Light and sound control panel © Amber van Kempen
They end up visiting high schools, teaching music classes and sharing their religion. It’s then that Alko realises he has found the formula to inspire youth and show that religion does not have to be boring. He becomes their tour manager and together they travel the world, including Scotland where Alko meets someone connected to The World Wide Message Tribe. In a full circle moment it turns out that the organisation that inspired teenage Alko is itself inspired by the adult Alko and what he’s doing in Dutch high-schools and they want his help.
“It was like being home,” he says, “it felt like a calling, I had to find out if this was God talking to me.”
“How did you convince your wife?” I ask.
“Oh she was on board before I even said anything. It turned out that we had been walking around with the same idea in our head for a while but weren’t voicing it. Whenever I came back from Scotland she noticed that I was a lot happier after those trips, that there was something there, that was making me happy.”
It took a while, but once him and his wife Miriam had saved enough money, they move there, visiting high schools across Britain with The Message, spreading the word. But it’s in Scotland, where Alko visits a church in a mall and gets the idea for AfterBeat back in Veendam. He learns how to preach from an American pastor he meets while being stuck in Scotland due to the pandemic.
But, starting the café part of AfterBeat in Veendam, Alko became so busy he had no time nor the energy to also run a church. “So, we kind of let the idea go. We had a good run in Scotland and we are very happy we did it,” he says.

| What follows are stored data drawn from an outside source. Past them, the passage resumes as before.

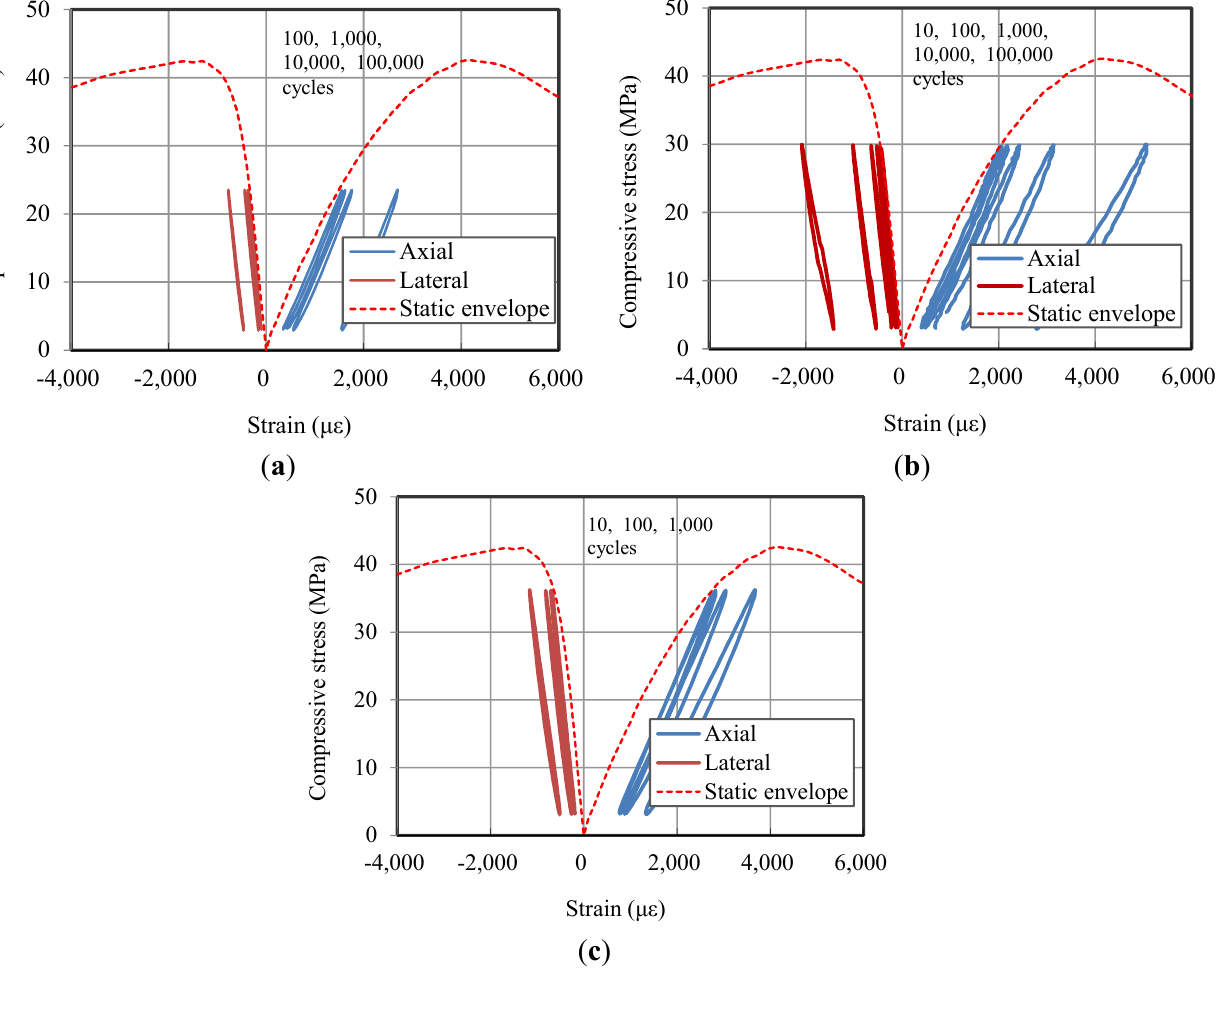
Figure 7. The compressive axial and lateral behavior of HPFRCC under repeated loading conditions: ( a ) the result of the 55% specimen; ( b ) the result of the 70% specimen; and ( c ) the result of 85%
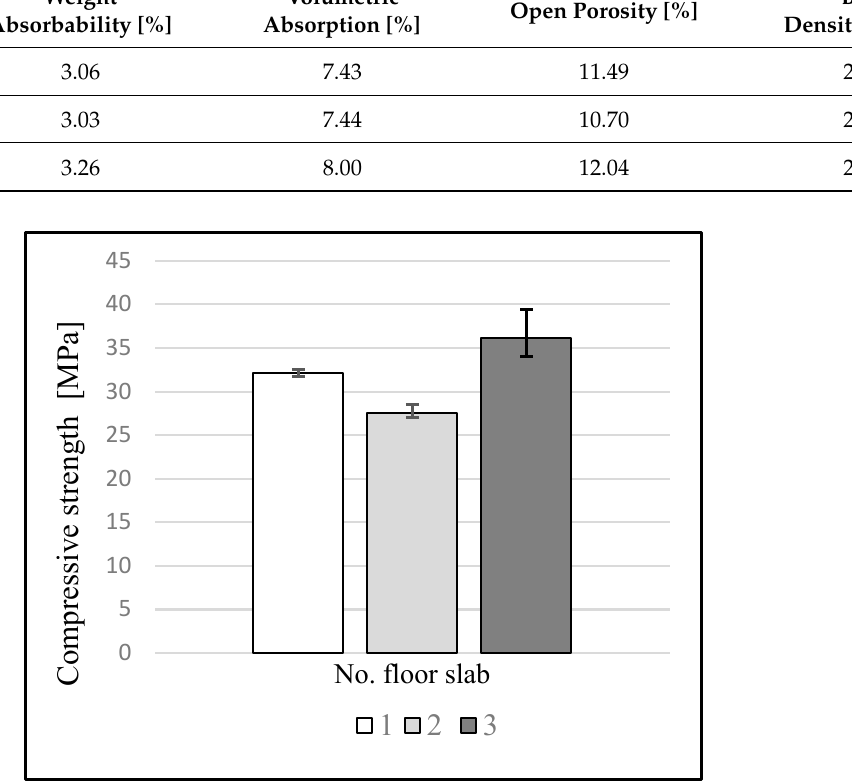
Figure 12. The average compressive strength of the concrete from each floor. The error bars indicate the maximum and minimum values in the floor slabs.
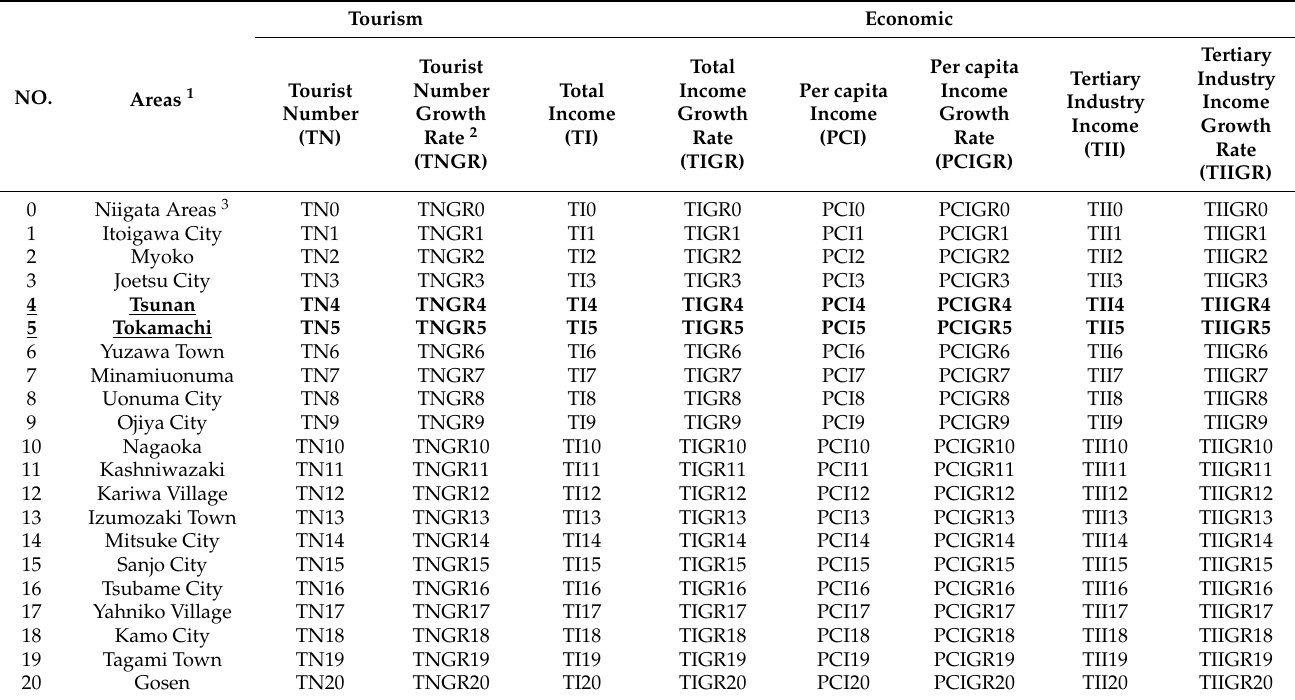
Table 2. Continuous variables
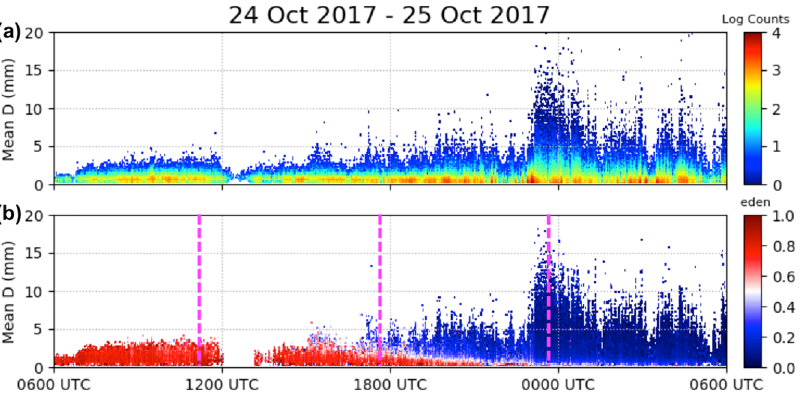
Figure 2. PIP observations during an event from 24 October 2017 at 0600 UTC to 25 October 2017 at 0600 UTC. The top panel ( a ) illustrates the PIP DSD values and the bottom panel ( b ) shows the PIP determined effective density. The dashed magenta lines highlight 1100, 1730, and 2330 UTC, which are the times used to highlight precipitation characteristics in Figure 1.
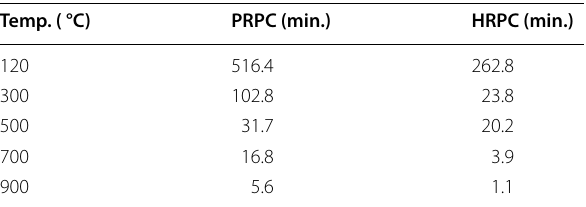
Table 6 Predicted time for STC of RPC equivalent to 1-year ambient temperature creep of RPC.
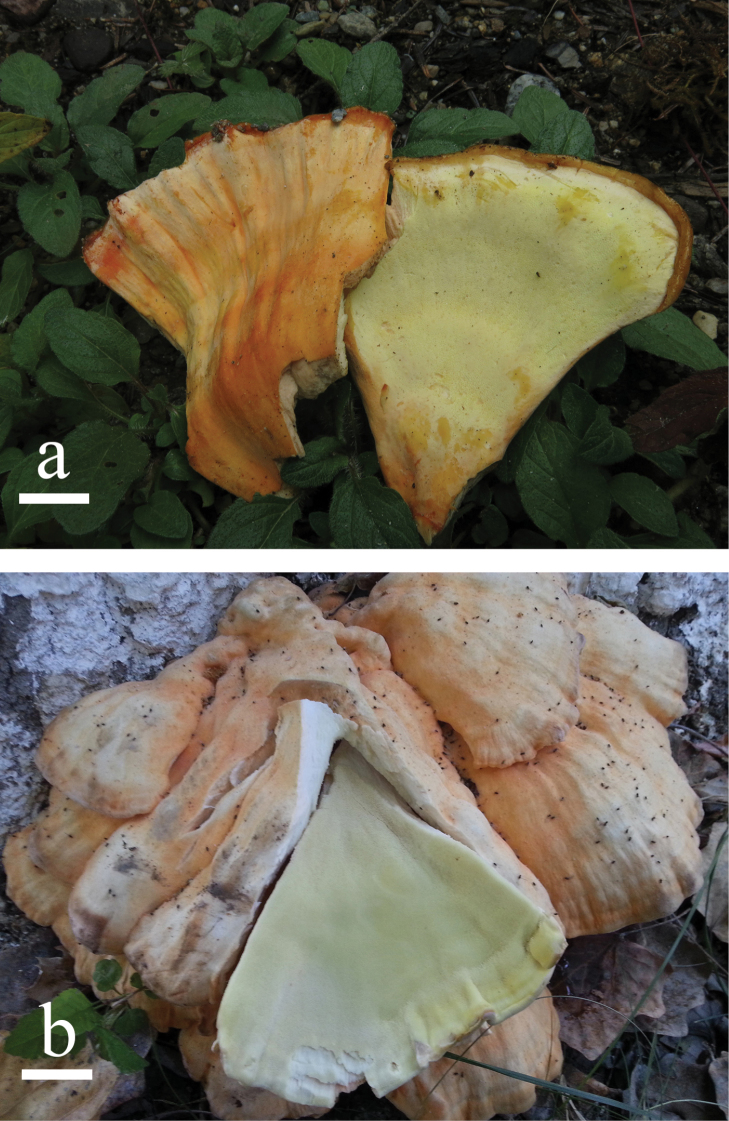
Basidiomata of Laetiporus species. aL.medogensisbL.xinjiangensis. Scale bars: a = 2 cm, b = 3 cm.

Three days after having put aside the idea of running a church at the back of a café, Alko tells me that he got a very interesting phone call.
“Who was it?,” I ask
“It was City Life Church! The church we go to in Assen, they’re connected to HillSong in America, and we love Hillsong,” Alko says excitedly. “Anyway, they wanted to rent out AfterBeat and start a church in the room we rent out for events. We kind of lost our footing, like what is this? Of course we agreed, and that is kind of how it started,” he tells me proudly.